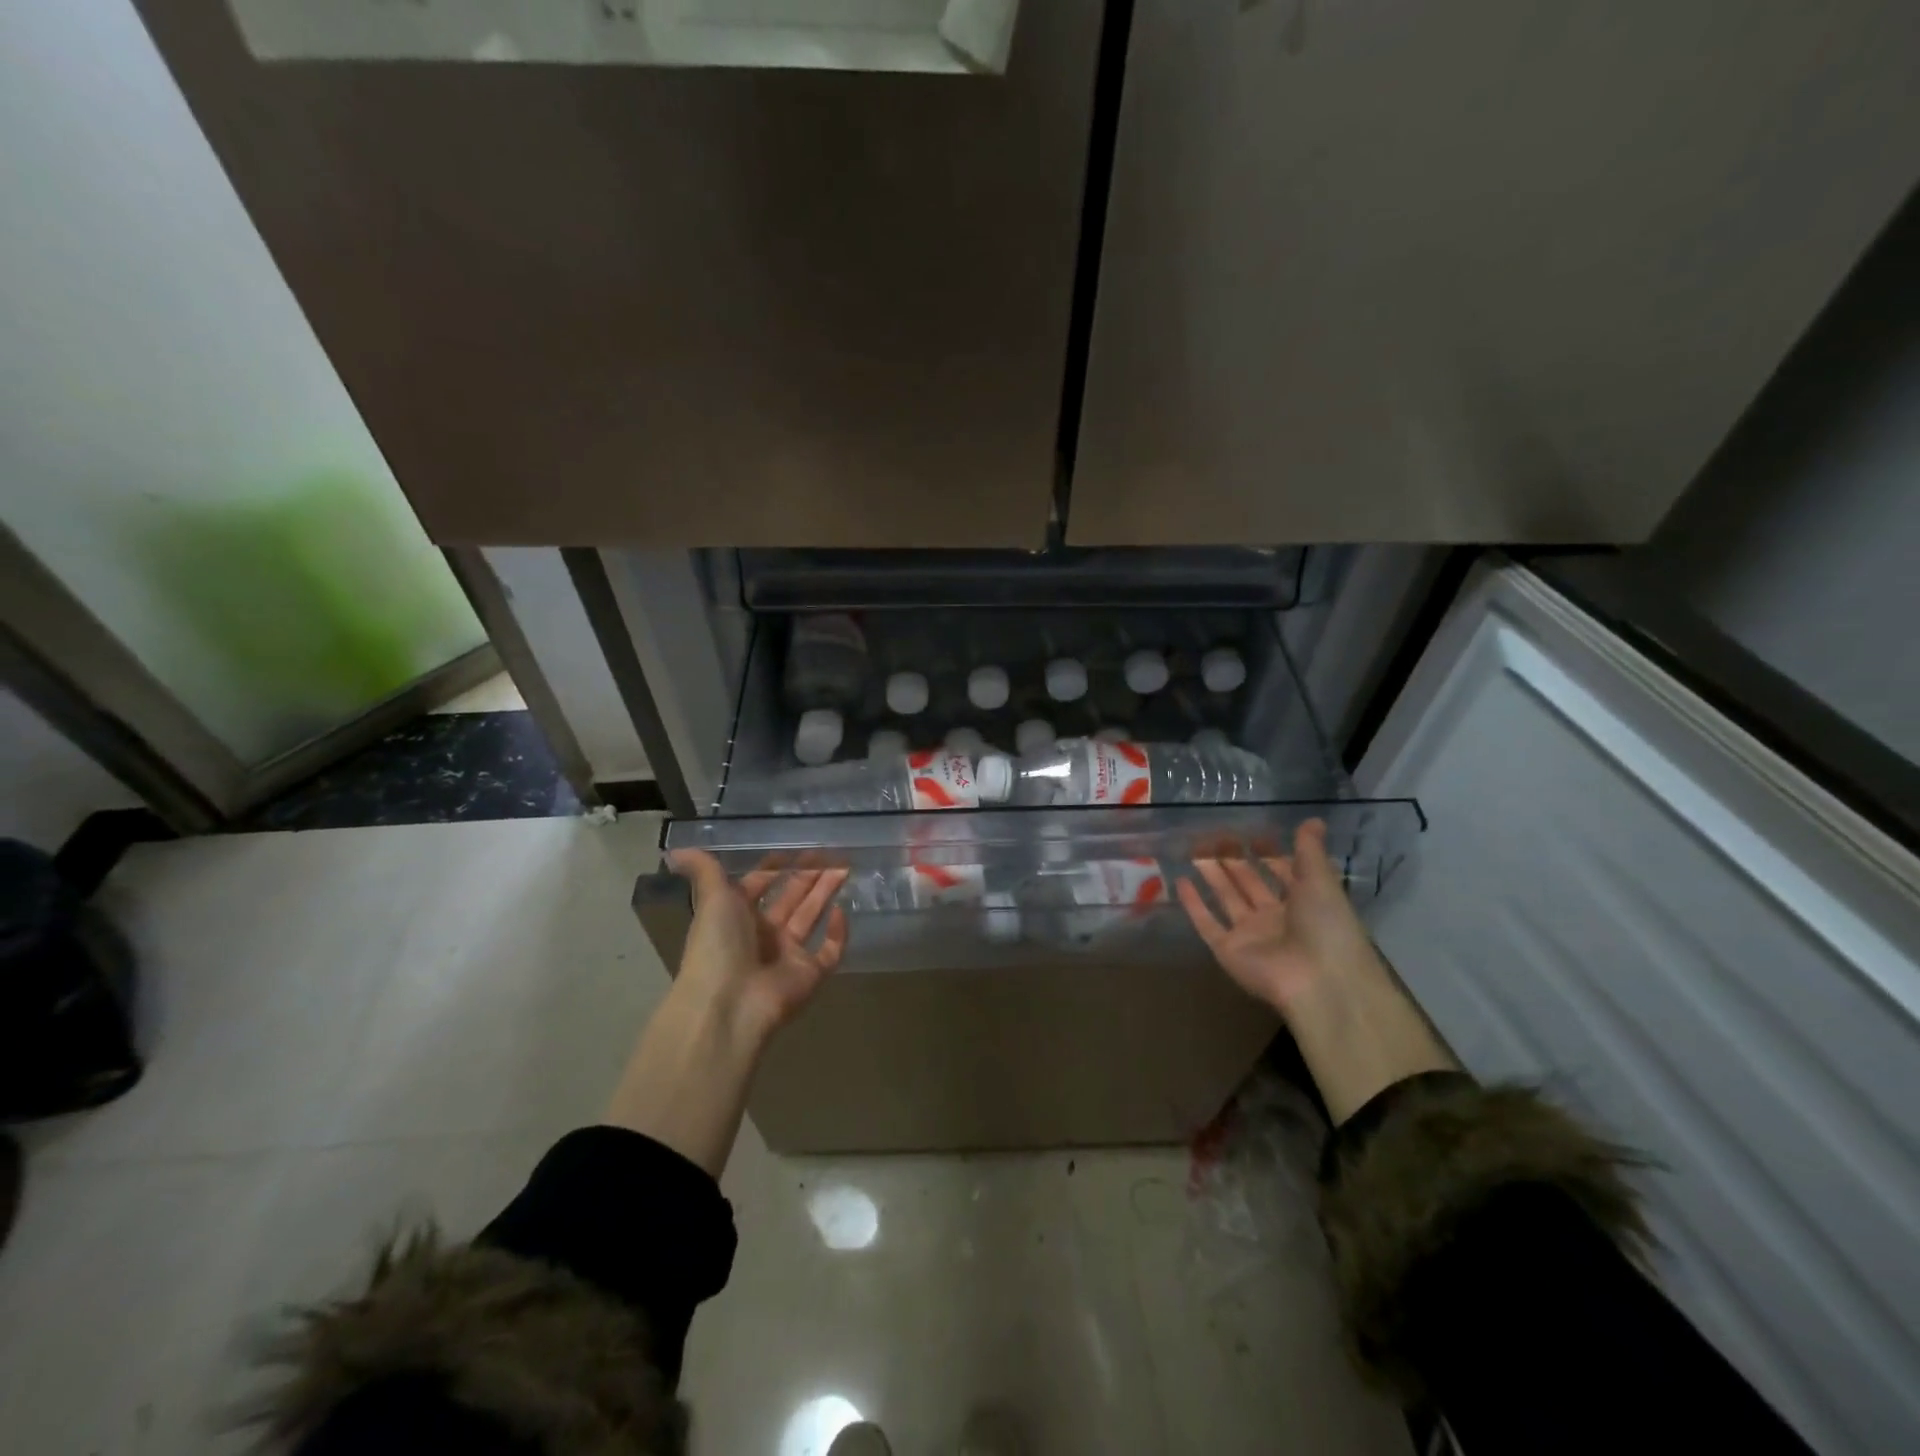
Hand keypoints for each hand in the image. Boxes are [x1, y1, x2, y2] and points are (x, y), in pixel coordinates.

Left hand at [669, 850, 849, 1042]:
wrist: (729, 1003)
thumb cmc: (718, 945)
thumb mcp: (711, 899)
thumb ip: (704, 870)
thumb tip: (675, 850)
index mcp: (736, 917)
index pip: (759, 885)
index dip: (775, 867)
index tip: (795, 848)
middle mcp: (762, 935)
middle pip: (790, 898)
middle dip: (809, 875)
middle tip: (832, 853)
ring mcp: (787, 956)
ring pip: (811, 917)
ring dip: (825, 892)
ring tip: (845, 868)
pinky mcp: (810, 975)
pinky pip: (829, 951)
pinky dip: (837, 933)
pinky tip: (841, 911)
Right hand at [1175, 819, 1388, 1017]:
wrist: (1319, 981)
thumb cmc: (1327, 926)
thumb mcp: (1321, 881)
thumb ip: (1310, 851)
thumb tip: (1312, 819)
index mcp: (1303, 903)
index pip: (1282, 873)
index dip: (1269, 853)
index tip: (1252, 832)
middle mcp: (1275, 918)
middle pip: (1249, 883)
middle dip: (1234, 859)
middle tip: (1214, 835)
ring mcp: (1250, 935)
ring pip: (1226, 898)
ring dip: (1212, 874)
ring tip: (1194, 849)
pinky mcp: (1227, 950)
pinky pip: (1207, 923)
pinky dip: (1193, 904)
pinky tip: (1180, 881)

...

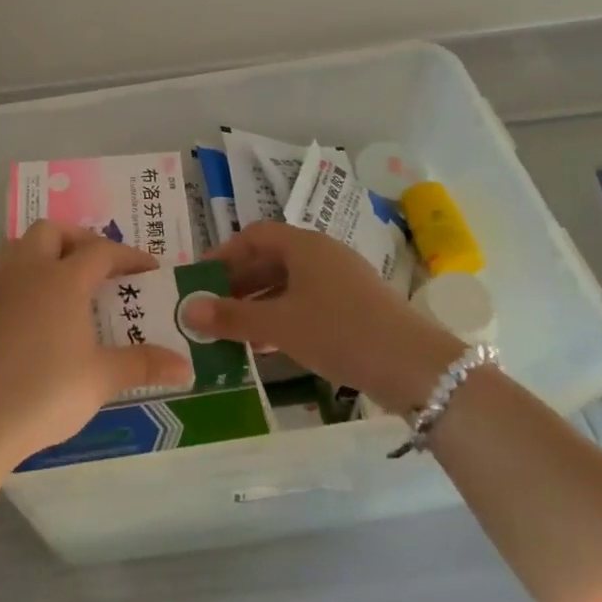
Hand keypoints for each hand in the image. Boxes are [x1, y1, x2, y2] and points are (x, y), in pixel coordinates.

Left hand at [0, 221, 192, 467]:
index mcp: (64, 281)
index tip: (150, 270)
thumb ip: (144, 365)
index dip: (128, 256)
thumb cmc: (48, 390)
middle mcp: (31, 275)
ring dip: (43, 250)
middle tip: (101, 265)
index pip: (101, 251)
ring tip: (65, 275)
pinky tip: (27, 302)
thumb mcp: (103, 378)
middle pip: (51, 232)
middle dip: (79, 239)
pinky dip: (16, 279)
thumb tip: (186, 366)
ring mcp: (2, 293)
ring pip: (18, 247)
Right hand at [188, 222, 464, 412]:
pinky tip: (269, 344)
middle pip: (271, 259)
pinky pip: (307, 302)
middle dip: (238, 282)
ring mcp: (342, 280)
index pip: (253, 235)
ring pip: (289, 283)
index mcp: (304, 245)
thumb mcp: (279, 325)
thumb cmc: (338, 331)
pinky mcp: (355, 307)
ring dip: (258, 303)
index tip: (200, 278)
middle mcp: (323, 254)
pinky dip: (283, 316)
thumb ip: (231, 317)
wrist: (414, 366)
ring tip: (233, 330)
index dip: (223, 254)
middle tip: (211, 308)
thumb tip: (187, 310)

==

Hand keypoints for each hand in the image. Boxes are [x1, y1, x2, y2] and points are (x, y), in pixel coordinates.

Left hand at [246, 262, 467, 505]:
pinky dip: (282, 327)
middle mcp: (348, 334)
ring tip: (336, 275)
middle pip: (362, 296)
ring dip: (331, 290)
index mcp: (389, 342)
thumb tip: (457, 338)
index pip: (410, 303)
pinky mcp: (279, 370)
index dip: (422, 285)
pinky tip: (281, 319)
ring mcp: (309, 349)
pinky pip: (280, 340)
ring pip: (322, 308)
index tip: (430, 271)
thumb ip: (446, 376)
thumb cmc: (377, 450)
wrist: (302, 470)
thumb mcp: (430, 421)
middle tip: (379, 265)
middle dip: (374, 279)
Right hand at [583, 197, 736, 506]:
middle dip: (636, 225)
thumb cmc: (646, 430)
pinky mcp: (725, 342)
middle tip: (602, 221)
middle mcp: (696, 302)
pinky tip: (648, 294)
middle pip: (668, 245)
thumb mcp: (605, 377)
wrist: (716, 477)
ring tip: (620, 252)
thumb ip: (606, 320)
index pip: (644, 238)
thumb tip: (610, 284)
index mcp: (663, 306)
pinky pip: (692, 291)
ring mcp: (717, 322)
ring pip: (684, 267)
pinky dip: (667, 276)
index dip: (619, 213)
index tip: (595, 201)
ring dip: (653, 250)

[WORK INSTRUCTION]
Set down, exactly as they stand above, the lines starting with the line with "middle tip: (602, 221)" and going on through the line with "ring dip: (653, 250)", and no others.

[THE COMPLETED TASK]
middle tip: (602, 221)
middle mcp: (696, 302)
pinky tip: (648, 294)
middle pip: (668, 245)
thumb mcp: (605, 377)
wrist: (716, 477)
ring tip: (620, 252)
thumb ip: (606, 320)
index pip: (644, 238)
thumb tip: (610, 284)
index mcp: (663, 306)
pinky pip: (692, 291)
ring mcp: (717, 322)
ring pip: (684, 267)
pinky dip: (667, 276)
index dip: (619, 213)
index tip: (595, 201)
ring dip: (653, 250)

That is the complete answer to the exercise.